### Instructions to follow
Gather every line in the records below that contains the string "connecter". Case counts.

[Dataset entries]
################
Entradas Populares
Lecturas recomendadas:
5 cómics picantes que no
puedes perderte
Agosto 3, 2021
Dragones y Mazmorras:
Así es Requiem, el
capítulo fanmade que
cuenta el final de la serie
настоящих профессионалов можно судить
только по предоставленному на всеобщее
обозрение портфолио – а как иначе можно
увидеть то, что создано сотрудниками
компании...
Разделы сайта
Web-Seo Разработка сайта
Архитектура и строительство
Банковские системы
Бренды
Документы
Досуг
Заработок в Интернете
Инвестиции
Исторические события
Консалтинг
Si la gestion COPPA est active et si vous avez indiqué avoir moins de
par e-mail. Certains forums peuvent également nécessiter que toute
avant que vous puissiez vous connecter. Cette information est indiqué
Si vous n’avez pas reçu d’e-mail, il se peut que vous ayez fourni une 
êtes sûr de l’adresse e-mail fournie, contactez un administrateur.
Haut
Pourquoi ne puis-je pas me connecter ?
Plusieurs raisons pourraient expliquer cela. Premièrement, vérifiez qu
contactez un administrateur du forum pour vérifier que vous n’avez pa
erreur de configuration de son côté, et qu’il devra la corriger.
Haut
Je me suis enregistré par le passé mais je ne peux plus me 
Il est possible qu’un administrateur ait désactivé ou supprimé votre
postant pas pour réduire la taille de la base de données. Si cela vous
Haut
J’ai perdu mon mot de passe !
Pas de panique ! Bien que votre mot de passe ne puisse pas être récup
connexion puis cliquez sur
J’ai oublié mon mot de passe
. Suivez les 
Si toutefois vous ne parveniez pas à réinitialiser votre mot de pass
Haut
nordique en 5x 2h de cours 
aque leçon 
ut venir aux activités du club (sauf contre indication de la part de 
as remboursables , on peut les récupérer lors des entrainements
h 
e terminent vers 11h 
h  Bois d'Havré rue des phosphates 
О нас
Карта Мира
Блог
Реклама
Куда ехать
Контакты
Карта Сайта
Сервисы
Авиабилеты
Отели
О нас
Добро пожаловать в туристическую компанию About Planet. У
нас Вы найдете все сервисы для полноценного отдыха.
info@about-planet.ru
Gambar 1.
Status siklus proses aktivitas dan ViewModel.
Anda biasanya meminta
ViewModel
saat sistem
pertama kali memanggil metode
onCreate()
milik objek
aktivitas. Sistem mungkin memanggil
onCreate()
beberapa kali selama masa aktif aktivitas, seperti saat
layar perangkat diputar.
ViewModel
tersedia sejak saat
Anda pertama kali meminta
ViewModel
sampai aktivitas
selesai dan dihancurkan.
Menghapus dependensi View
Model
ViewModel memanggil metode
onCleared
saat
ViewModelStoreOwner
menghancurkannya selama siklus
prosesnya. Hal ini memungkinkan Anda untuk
################
### Output for this task
avant que vous puissiez vous connecter. Cette information est indiqué
Pourquoi ne puis-je pas me connecter ?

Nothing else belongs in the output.